Ringfort (Rath), Lisdachon, Co. Westmeath
Co. Westmeath |
Ringforts
Most ringforts in Ireland are roughly circular; this one, sitting on a prominent rise in the gentle pasture of County Westmeath, is not.
The enclosure at Lisdachon is subrectangular, an unusual shape for a rath, which already sets it apart from the thousands of more familiar round examples scattered across the Irish landscape. A rath is an early medieval enclosed farmstead, typically defined by one or more earthen banks and ditches, and used as a defended homestead during the first millennium. Here, the enclosure stretches roughly 41 metres on its longer axis and just over 34 metres on the shorter one, with two concentric banks separated by a fosse, the term used for the ditch between them.

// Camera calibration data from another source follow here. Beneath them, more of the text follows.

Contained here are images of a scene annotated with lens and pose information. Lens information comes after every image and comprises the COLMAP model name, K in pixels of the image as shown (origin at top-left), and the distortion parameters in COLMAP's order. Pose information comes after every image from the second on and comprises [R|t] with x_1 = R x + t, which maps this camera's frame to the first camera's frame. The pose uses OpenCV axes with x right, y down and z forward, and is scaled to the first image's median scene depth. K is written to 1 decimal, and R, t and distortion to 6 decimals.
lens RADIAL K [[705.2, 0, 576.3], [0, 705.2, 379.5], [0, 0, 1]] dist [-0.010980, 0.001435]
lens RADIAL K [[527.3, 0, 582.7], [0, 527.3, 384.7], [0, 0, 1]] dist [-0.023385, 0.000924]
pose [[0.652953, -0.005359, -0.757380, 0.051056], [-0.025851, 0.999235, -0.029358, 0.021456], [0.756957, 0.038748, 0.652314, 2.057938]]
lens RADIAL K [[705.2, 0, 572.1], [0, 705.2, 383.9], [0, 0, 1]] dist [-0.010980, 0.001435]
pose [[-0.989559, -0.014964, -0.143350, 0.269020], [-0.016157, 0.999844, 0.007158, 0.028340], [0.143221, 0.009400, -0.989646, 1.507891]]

Surveys carried out in 1971 and 1976 recorded the site in considerable detail. The inner bank survives well on most sides but has been worn down to a scarp along the north-west. The intervening fosse remains legible in several sections, particularly to the south-west and north-east. A causewayed entrance on the east-north-east side is one of the more precisely documented features: a gap of around four metres at the top of the inner bank leads to a causeway crossing the fosse, roughly five metres wide overall and still standing about thirty centimetres above the surrounding ground. The interior carries traces of cultivation ridges aligned roughly east-north-east to west-south-west, suggesting the enclosed ground was worked at some point, and a faint internal bank runs north-north-west to south-south-east across the interior. A slight rise marks where an Ordnance Survey triangulation station once stood, recorded at 318 feet above sea level. The site has not escaped damage: quarrying has removed part of the exterior on the north-west side, and a field boundary cuts across the north-west quadrant, truncating the monument in that corner.